*PROVIDED PASSAGE*:
______________________________
We predict, then, that young children will evidence both the type of mirror-reflection error made by adults (OPA reflection), and the type of error typically assumed to be implicated in mirror-image confusion (EVA reflection). Note that we predict differences in error pattern between children and adults not because we assume that children and adults represent object orientation differently, but rather because we assume that one aspect of orientation representation (differentiating the poles of extrinsic horizontal axes) is likely to be more difficult for children than for adults.

EXPERIMENT 1

In this experiment young children performed an orientation-matching task that imposed minimal demands on memory. On each trial a target picture was presented, and remained in view while the child attempted to find the picture with the same orientation in a forced-choice array.

Method

Participants

Sixteen four- to five-year-olds participated in the experiment (M = 4;6; Range = 4;1 – 5;0), and each received either pay or a toy. Each child tested in the present study participated in only one of the three experiments.
______________________________
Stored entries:
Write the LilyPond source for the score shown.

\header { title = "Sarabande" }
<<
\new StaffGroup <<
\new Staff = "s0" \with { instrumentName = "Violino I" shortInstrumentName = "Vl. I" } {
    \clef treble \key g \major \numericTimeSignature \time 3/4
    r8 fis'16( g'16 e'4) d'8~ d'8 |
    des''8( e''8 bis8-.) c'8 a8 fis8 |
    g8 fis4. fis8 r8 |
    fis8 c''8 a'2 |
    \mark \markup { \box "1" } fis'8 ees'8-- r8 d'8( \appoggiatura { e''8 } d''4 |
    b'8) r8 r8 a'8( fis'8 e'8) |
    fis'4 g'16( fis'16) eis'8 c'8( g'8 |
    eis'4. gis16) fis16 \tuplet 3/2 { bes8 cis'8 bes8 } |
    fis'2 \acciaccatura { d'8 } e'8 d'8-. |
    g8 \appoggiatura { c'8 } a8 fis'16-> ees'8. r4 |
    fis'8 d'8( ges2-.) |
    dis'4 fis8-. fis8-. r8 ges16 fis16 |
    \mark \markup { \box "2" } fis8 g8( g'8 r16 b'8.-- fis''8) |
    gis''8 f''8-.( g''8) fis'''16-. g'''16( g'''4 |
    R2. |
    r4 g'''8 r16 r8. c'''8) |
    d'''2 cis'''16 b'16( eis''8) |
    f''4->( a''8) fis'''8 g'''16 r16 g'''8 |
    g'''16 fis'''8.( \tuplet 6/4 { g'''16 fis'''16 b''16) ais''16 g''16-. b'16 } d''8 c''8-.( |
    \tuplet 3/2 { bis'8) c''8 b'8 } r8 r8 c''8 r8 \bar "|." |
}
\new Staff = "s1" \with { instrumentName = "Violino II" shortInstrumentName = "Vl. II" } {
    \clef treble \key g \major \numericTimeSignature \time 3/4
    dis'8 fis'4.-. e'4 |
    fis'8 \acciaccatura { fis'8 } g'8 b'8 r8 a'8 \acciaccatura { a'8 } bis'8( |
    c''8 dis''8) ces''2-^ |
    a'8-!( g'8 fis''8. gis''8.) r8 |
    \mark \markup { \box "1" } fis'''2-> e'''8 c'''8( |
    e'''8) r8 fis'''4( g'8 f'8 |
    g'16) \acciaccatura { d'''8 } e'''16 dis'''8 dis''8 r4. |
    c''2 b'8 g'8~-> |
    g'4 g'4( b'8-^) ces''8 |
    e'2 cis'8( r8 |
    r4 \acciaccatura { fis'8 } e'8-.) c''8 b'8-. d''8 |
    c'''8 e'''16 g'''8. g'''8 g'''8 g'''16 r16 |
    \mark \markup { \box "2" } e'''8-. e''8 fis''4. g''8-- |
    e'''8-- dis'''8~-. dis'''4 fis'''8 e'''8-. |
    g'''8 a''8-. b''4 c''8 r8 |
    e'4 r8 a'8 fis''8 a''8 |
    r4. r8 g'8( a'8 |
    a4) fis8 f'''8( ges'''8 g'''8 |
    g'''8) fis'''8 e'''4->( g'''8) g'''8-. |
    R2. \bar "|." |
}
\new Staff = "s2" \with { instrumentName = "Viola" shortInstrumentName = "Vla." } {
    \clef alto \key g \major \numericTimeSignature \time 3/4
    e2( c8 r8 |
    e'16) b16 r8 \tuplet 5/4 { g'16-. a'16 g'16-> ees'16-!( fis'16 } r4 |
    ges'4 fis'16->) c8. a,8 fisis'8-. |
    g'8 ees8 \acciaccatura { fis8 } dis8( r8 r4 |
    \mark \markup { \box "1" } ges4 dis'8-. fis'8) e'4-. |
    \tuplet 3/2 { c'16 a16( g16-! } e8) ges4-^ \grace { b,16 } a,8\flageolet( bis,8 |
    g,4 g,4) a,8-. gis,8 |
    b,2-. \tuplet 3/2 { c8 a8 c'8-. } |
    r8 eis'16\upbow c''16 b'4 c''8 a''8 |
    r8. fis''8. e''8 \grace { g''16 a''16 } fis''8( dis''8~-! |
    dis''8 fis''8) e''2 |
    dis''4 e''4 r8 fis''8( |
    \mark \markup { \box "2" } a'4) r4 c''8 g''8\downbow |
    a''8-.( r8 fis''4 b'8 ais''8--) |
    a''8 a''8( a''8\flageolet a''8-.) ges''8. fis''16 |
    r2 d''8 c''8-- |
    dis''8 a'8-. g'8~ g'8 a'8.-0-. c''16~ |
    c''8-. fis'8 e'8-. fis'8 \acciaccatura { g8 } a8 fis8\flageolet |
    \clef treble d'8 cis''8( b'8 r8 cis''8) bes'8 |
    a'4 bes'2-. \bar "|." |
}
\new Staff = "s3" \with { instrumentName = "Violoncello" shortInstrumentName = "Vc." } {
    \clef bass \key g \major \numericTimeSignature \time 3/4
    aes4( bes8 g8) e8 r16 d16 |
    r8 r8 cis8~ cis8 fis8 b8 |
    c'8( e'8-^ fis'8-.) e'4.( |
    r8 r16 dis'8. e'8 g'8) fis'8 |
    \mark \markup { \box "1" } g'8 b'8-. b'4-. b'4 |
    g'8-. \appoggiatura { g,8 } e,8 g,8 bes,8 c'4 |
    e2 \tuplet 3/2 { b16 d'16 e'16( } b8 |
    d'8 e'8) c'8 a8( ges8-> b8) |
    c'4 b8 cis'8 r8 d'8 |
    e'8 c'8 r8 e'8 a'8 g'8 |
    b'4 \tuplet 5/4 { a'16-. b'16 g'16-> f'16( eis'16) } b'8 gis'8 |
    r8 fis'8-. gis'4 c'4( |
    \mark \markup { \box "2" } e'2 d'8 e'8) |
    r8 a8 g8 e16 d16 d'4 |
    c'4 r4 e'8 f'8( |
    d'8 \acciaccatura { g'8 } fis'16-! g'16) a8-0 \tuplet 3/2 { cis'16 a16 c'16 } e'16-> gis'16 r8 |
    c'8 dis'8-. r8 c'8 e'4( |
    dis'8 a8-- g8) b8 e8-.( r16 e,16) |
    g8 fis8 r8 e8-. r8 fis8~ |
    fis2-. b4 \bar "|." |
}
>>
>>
______________________________
*WRITTEN TASKS*:
1) According to the passage on children's orientation errors, why do the authors expect the error patterns of children and adults to differ? Answer in one to three sentences.
2) Please return each line of the records that includes the string "flageolet".

*SOLUTIONS PER TASK*:
1) The authors do not assume that children and adults represent object orientation differently. They assume instead that one aspect of orientation representation, differentiating the poles of extrinsic horizontal axes, is likely to be more difficult for children than for adults.

2)
    \tuplet 3/2 { c'16 a16( g16-! } e8) ges4-^ \grace { b,16 } a,8\flageolet( bis,8 |
    a''8 a''8( a''8\flageolet a''8-.) ges''8. fis''16 |
    c''8-. fis'8 e'8-. fis'8 \acciaccatura { g8 } a8 fis8\flageolet |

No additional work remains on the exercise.